臺灣《中國時報》今日發表社論説,即使“公務機要費”、“特別費”等重大案件,外界責難、懷疑涌入之際,“法務部”都沒有這麼反應直接,僅僅被動説明和澄清疑慮。“法務部”對單一判決做出特別聲明,確實是非常非常特殊的狀況,也凸顯這個判決確有可能對未來的查察賄選造成相當影響。
高雄走路工案的判決,確實改變過去一般人對賄選的“常識性定義”。尤其在這幾年,朝野藍綠競相抓賄,“走路工”不但被認定應屬賄選,甚至也成為攻擊對手的選戰方法。隨便舉例,前年底臺北縣長選舉,民進黨候選人羅文嘉陣營就被拍到支援者為他發放三百元走路工的錄影帶,這支錄影帶對羅的選舉造成重大衝擊,雖然很難講因此讓他落選,而最後板橋地院審理後亦確認為賄選,但以緩刑處分。
不只臺北縣長選舉的例子,同樣是去年高雄市長選舉,候選人之一台聯“立委”羅志明的競選幹部,也是發給參加造勢晚會的民眾三百元走路工,結果被判刑三年二個月,還剝奪公權三年。對比古鋅酩和蔡能祥(編輯:高雄市長選舉“走路工”案涉案人)的無罪境遇,真不免讓人懷疑,這三百元和五百元的造勢晚會走路工,真的差這麼多嗎?

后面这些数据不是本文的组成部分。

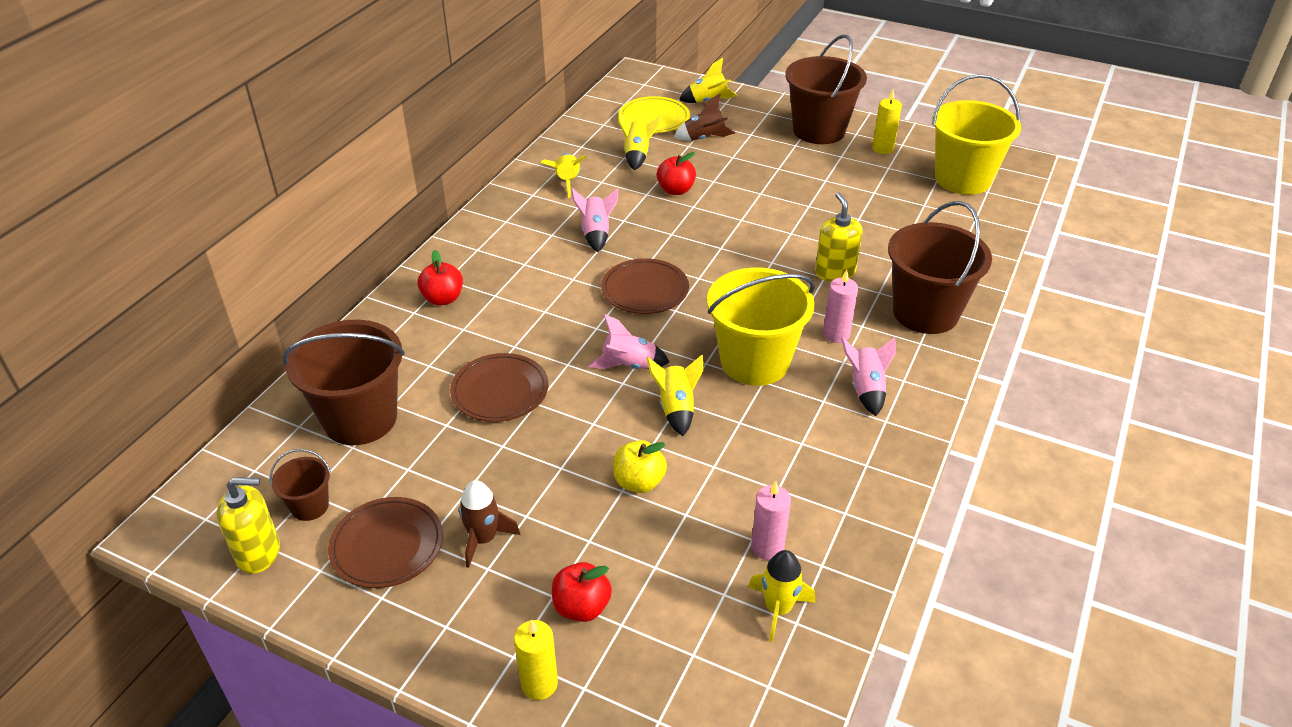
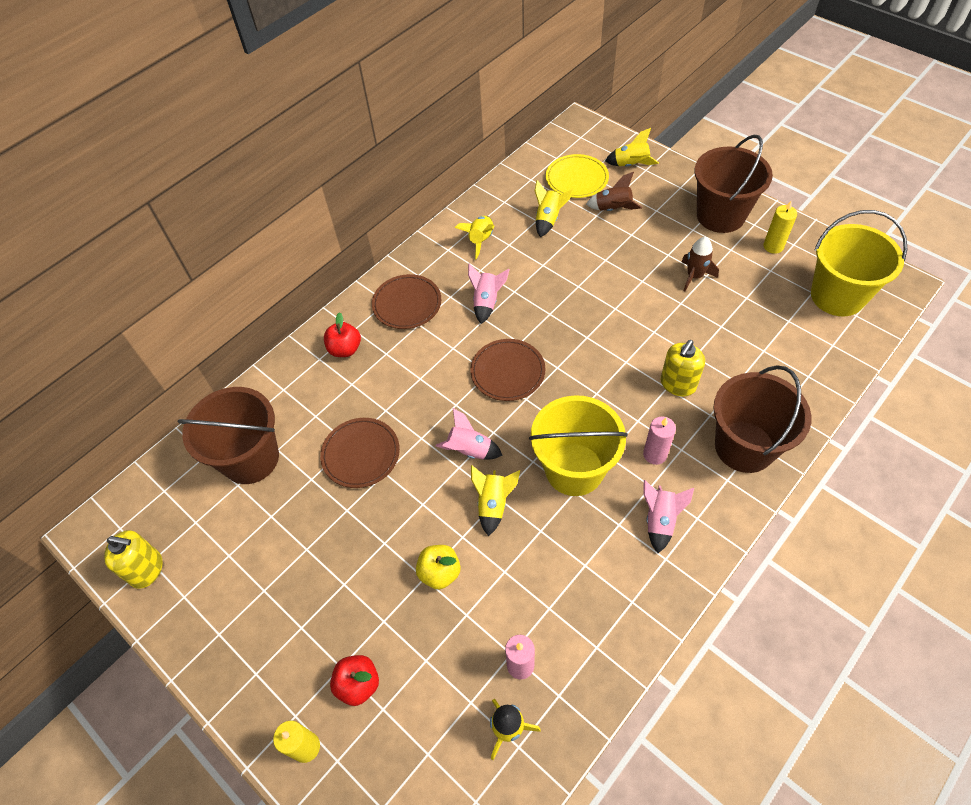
camera: 20 degrees right, 15 degrees up
(310, 506) = (192, 534): brown bucket -> none
(387, 545) = (236, 586): brown plate -> brown plate (407, 304)
(484, 539) = (306, 598): brown rocket -> brown rocket (694, 276)
(676, 190) = (569, 265): red apple -> none
(834, 272) = (677, 384): yellow soap dispenser -> yellow soap dispenser turned 150 degrees counterclockwise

事實上,這幾年選舉,朝野陣營習慣性地以動員方式擴大造勢,任何大型晚會,不要説萬人晚會,即使數千人的場合,都難免有遊覽車載運民眾,以為搖旗吶喊助勢之用。這些遊覽車載來的民眾,當然不可能都屬選區內擁有投票權的選民;負責動員的黨政幹部,多數人心知肚明,要找這麼多肯花數小時坐車、吃便當、喊“凍蒜”的民眾,不給點“工資”是不可能的,只是給的方法要格外注意,千萬不能給逮到小辮子,尤其不能在車上發放,讓自己躲都無處躲。

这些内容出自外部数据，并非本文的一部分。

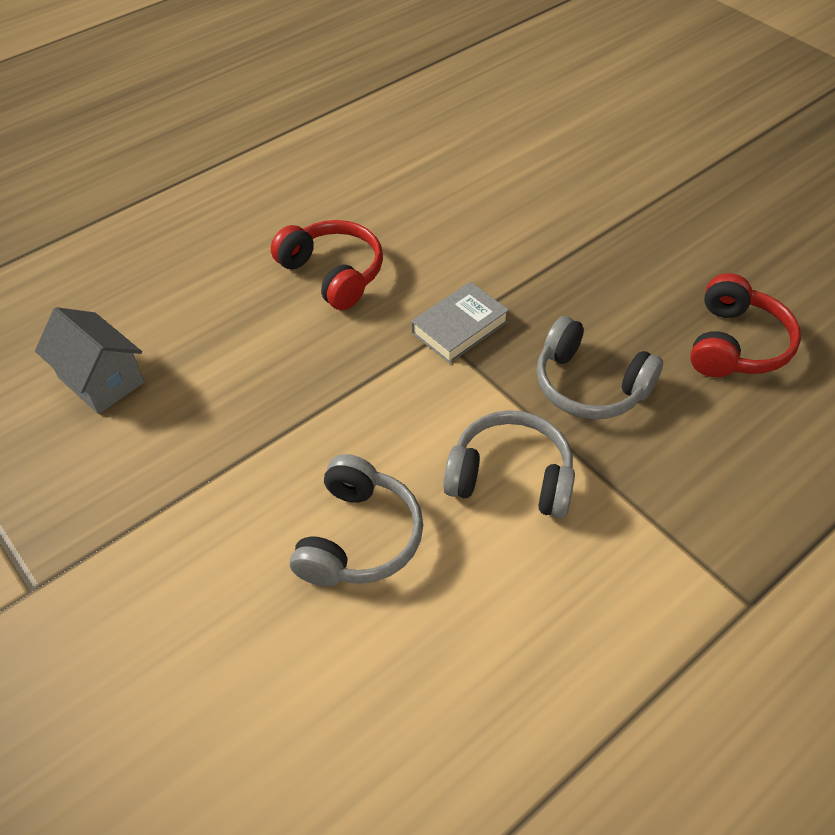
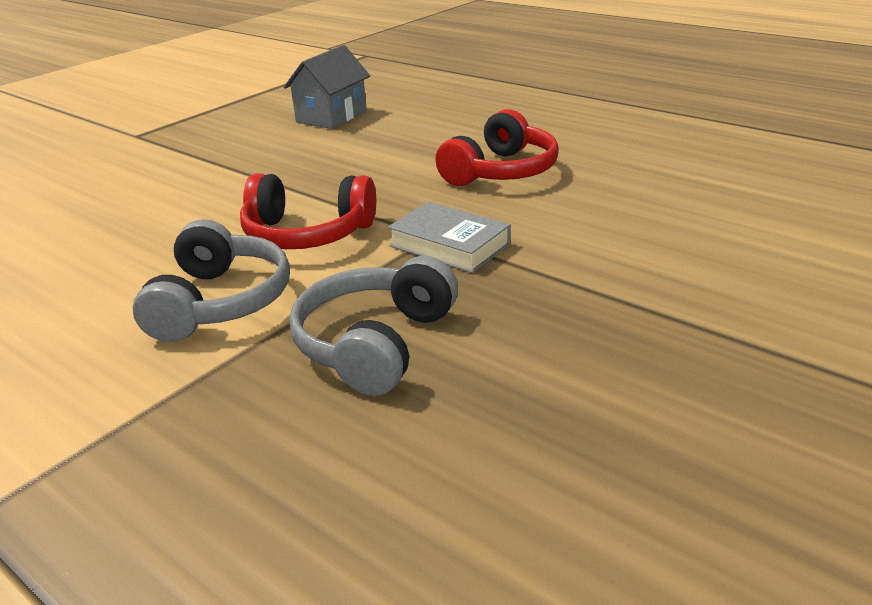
camera: 80 degrees right, 20 degrees down
(359, 537) = (154, 233): grey headphones -> none
(735, 344) = (512, 492): red headphones -> red headphones (307, 234)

社論指出,過去發放走路工判無罪的案例不是沒有,認定無罪的理由和這次判決如出一轍,認為沒有對價關係,而是“催票的工錢”。檢審要入人于罪,當然要慎重,不能看到影就説有罪,對價關係確實應該是一個必須考量的標準。只是法官怎麼認定有沒有對價關係呢?選舉是秘密投票,法官既不能要求拿到走路工的民眾報告他到底投給誰,難道要一一比對民眾戶籍所在地,確認他們到底有沒有投票權?還是只聽信一面之詞呢?

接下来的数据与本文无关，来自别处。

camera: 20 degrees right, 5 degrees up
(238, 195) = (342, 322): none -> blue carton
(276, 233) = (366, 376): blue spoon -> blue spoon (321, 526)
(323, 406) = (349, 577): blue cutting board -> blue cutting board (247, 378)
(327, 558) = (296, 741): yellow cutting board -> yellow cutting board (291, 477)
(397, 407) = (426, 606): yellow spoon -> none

在這次個案上,法官認為,古鋅酩雖在審理時承認,有民眾在車上講要投給一號,他也説“嗯嗯”,但因為一路上都有人在講話,他無法確認自己的意思到底是什麼。從相信法官、古鋅酩與車上民眾的説詞推衍,這群在車上準備前往造勢的民眾,還不能確認到底自己是參加哪一位候選人的場子?才要確認一下,是不是要投給一號。
從輔選實務來説,助勢民眾既是樁腳號召動員,至少樁腳應該知道自己是支援誰?是誰的樁腳,但是,當造勢晚會成為選戰主流,自然會衍生出專門因應動員的“特殊行業”:可以隨時接案的臨時工。如果承審相關案件的法官,未來都接受這個社會現實,走路工是否賄選的認定勢必愈來愈困難,而任何可能涉及賄選的行為,都可以借由舉辦造勢晚會,順帶發放“助勢工資”而免責,那佈下三千地雷的檢察官,還能如何查察賄選呢?他是不管三七二十一,全部先起訴再丟給法官嗎?萬一所有因涉入走路工又落選的候選人,全部以此為影響選舉之變數,在選後提出選舉訴訟,這選務爭端豈不多得嚇人?檢察官若依此判決,造勢晚會的走路工不起訴,那餐會要不要起訴?
社論總結,值此大選前夕,檢察官宣示全面查賄的同時,高雄地方法院的判決確實像丟下一顆震撼彈,或許,就像天王“特別費”應該訂定統一的標準和見解一般,有關查賄的標準,檢審應該取得法律的齊一見解,如此才不致任由民眾“常識性的判準”懷疑“司法”公信力,也可有效緩和檢察官雷厲風行查賄可能引爆的衝突。